* [The problem]
Reprint all entries without any alteration.

——

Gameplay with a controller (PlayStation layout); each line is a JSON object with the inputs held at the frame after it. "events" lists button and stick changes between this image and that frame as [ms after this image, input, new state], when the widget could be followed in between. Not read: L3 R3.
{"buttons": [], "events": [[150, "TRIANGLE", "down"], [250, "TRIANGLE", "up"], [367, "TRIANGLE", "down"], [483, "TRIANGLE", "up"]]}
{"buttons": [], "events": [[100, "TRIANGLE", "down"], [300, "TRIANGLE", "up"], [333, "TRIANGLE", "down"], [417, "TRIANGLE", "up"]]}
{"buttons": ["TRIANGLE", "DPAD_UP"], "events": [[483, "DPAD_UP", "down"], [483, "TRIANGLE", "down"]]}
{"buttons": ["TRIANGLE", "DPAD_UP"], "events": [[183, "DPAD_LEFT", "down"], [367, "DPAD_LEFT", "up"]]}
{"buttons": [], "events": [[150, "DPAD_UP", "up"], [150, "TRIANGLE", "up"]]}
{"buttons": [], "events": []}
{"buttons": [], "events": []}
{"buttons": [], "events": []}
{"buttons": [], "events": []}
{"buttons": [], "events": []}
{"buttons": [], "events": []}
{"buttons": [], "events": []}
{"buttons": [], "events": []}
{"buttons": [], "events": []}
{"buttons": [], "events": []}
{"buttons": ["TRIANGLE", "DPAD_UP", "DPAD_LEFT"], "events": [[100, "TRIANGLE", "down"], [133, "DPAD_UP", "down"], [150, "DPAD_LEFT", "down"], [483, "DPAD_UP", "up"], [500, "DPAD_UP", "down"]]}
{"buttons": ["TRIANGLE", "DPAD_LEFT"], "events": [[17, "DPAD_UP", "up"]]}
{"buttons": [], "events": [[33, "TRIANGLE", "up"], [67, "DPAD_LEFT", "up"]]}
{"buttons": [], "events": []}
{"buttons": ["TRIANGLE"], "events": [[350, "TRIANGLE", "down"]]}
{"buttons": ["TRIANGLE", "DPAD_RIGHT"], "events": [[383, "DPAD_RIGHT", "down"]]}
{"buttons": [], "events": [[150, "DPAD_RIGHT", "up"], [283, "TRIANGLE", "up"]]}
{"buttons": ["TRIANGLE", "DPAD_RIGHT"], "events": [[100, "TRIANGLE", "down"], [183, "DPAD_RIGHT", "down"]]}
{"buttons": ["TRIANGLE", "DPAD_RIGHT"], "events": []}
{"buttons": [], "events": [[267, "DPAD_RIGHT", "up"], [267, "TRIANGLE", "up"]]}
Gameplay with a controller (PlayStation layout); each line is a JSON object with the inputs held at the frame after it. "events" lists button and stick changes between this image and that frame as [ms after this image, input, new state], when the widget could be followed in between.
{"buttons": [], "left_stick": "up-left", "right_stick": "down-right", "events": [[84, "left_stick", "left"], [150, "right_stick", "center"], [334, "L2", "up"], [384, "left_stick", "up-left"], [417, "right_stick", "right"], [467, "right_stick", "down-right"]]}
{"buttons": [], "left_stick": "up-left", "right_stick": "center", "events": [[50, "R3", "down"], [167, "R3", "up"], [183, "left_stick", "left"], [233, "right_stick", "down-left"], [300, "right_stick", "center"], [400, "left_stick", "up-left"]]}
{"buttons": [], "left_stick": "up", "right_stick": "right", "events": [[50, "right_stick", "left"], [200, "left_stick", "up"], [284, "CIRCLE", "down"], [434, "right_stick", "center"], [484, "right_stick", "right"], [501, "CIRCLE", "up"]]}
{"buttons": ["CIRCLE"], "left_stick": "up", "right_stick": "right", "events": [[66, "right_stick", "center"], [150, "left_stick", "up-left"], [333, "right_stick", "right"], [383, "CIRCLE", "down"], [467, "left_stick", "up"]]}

——

* [Solved problem]
Gameplay with a controller (PlayStation layout); each line is a JSON object with the inputs held at the frame after it. "events" lists button and stick changes between this image and that frame as [ms after this image, input, new state], when the widget could be followed in between. Not read: L3 R3.
{"buttons": [], "events": [[150, "TRIANGLE", "down"], [250, "TRIANGLE", "up"], [367, "TRIANGLE", "down"], [483, "TRIANGLE", "up"]]}
{"buttons": [], "events": [[100, "TRIANGLE", "down"], [300, "TRIANGLE", "up"], [333, "TRIANGLE", "down"], [417, "TRIANGLE", "up"]]}
{"buttons": ["TRIANGLE", "DPAD_UP"], "events": [[483, "DPAD_UP", "down"], [483, "TRIANGLE", "down"]]}
{"buttons": ["TRIANGLE", "DPAD_UP"], "events": [[183, "DPAD_LEFT", "down"], [367, "DPAD_LEFT", "up"]]}
{"buttons": [], "events": [[150, "DPAD_UP", "up"], [150, "TRIANGLE", "up"]]}
{"buttons": [], "events": []}
{"buttons": [], "events": []}
{"buttons": [], "events": []}
{"buttons": [], "events": []}
{"buttons": [], "events": []}
{"buttons": [], "events": []}
{"buttons": [], "events": []}
{"buttons": [], "events": []}
{"buttons": [], "events": []}
{"buttons": [], "events": []}
{"buttons": ["TRIANGLE", "DPAD_UP", "DPAD_LEFT"], "events": [[100, "TRIANGLE", "down"], [133, "DPAD_UP", "down"], [150, "DPAD_LEFT", "down"], [483, "DPAD_UP", "up"], [500, "DPAD_UP", "down"]]}
{"buttons": ["TRIANGLE", "DPAD_LEFT"], "events": [[17, "DPAD_UP", "up"]]}
{"buttons": [], "events": [[33, "TRIANGLE", "up"], [67, "DPAD_LEFT", "up"]]}
{"buttons": [], "events": []}
{"buttons": ["TRIANGLE"], "events": [[350, "TRIANGLE", "down"]]}
{"buttons": ["TRIANGLE", "DPAD_RIGHT"], "events": [[383, "DPAD_RIGHT", "down"]]}
{"buttons": [], "events": [[150, "DPAD_RIGHT", "up"], [283, "TRIANGLE", "up"]]}
{"buttons": ["TRIANGLE", "DPAD_RIGHT"], "events": [[100, "TRIANGLE", "down"], [183, "DPAD_RIGHT", "down"]]}
{"buttons": ["TRIANGLE", "DPAD_RIGHT"], "events": []}
{"buttons": [], "events": [[267, "DPAD_RIGHT", "up"], [267, "TRIANGLE", "up"]]}
Gameplay with a controller (PlayStation layout); each line is a JSON object with the inputs held at the frame after it. "events" lists button and stick changes between this image and that frame as [ms after this image, input, new state], when the widget could be followed in between.
{"buttons": [], "left_stick": "up-left", "right_stick": "down-right", "events": [[84, "left_stick", "left"], [150, "right_stick", "center"], [334, "L2", "up"], [384, "left_stick", "up-left"], [417, "right_stick", "right"], [467, "right_stick", "down-right"]]}
{"buttons": [], "left_stick": "up-left", "right_stick": "center", "events": [[50, "R3", "down"], [167, "R3", "up"], [183, "left_stick", "left"], [233, "right_stick", "down-left"], [300, "right_stick", "center"], [400, "left_stick", "up-left"]]}
{"buttons": [], "left_stick": "up", "right_stick": "right", "events": [[50, "right_stick", "left"], [200, "left_stick", "up"], [284, "CIRCLE", "down"], [434, "right_stick", "center"], [484, "right_stick", "right"], [501, "CIRCLE", "up"]]}
{"buttons": ["CIRCLE"], "left_stick": "up", "right_stick": "right", "events": [[66, "right_stick", "center"], [150, "left_stick", "up-left"], [333, "right_stick", "right"], [383, "CIRCLE", "down"], [467, "left_stick", "up"]]}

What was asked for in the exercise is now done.